In 2019 Indiana hemp companies challenge Indiana’s ban of smokable hemp. In the lower court case, they won and the law was suspended. However, recently a federal appeals court ruled that a lower judge went too far in blocking the law.
With the ruling, the law banning smokable hemp has been reinstated. Indiana can now enforce the law, which bans the “manufacture, possession, and sale of smokable hemp products”. The case will now return to a lower court to refine the injunction that “sweeps too broadly”, according to the 7th District Court of Appeals in Chicago.
In their initial court case, the hemp companies argued that the federal law guarantees interstate commerce in hemp, which therefore makes it illegal for Indiana to ban the possession of smokable hemp products (which potentially pass through the state). The appeals court ruled that part of the law may be worthy of an injunction due to implications on interstate commerce, but the overall law did not merit an injunction.

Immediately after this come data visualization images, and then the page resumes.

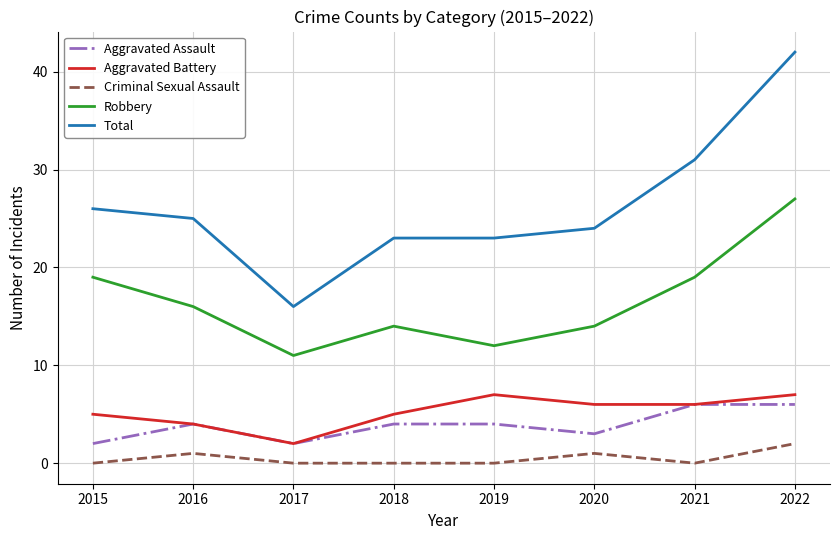

What is the sum of all Aggravated Battery values?

42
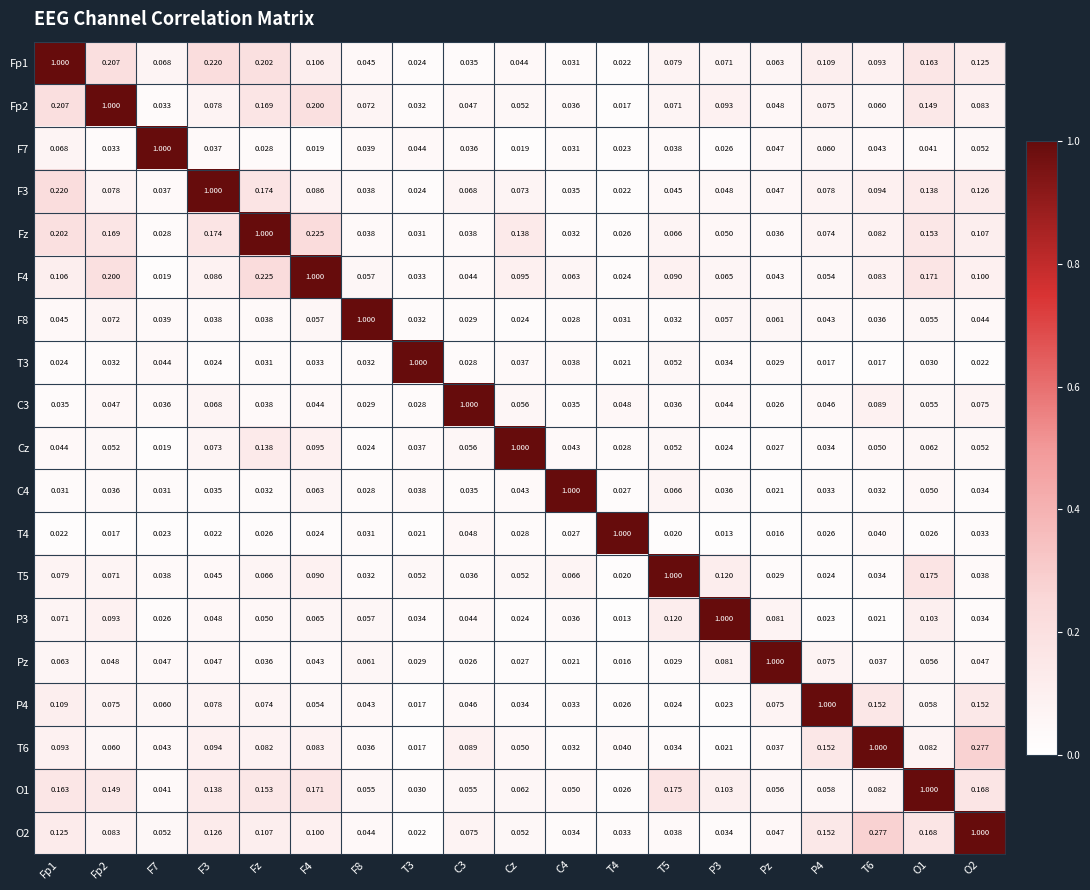

At which category is the sum across all series the highest?

O1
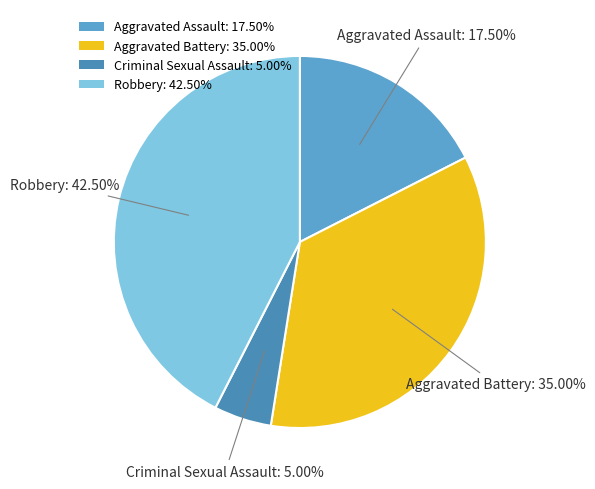

Which slice is the largest?

Robbery: 42.50%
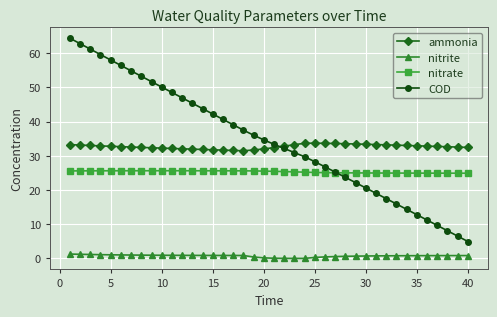

Which series has the largest range (max minus min)?

COD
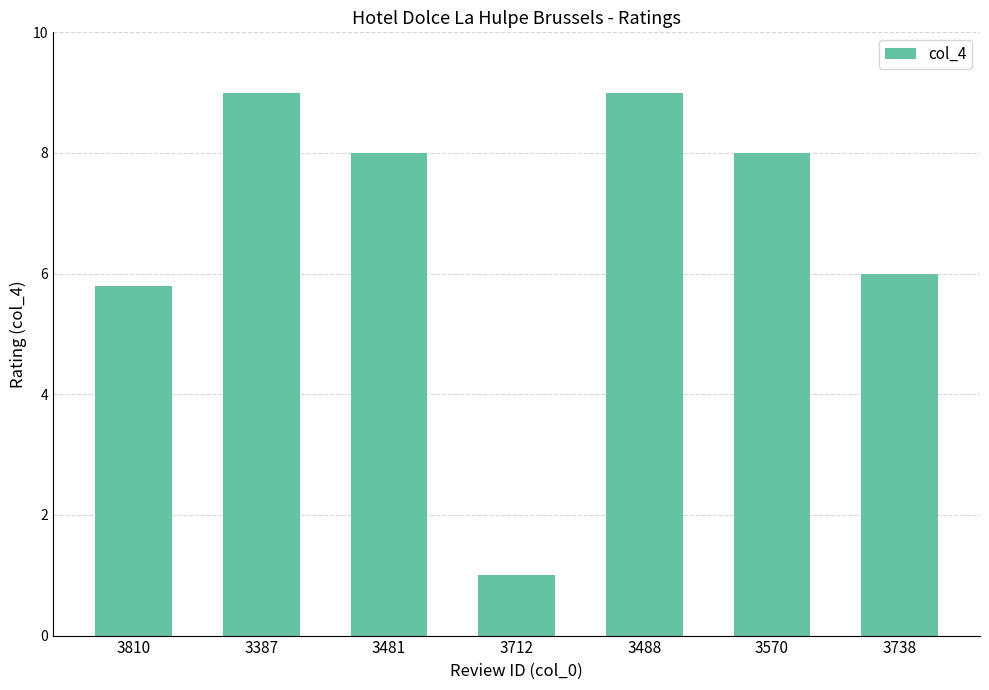

Read the value at 3570.

8.0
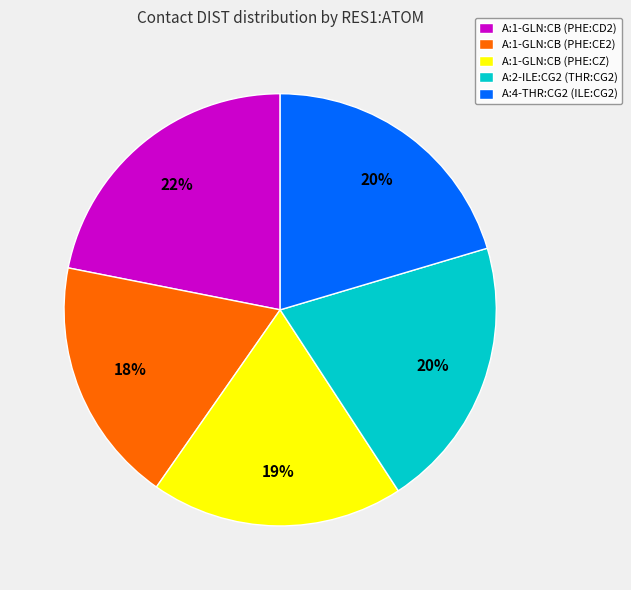

True or false: A:1-GLN:CB (PHE:CZ) accounts for 19% of the total.

True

Of note, the appeals court noted that Indiana’s smokable hemp ban specifically exempt transporters moving smokable hemp products from another state through Indiana, as long as the products were destined to be sold outside of Indiana. The appeals court also noted that the hemp companies that sued over Indiana’s smokable hemp law may not have the best standing to challenge it, because they’re not transporting hemp from another state through Indiana.
The case will now return to federal court in Indianapolis, which has been instructed to weigh Indiana’s right to regulate hemp against language in federal law. Federal law prevents states from blocking interstate commerce in the hemp industry. This ruling continues the confusion in the United States when it comes to smokable hemp. Several states have already banned its production including Iowa, Texas, and Louisiana.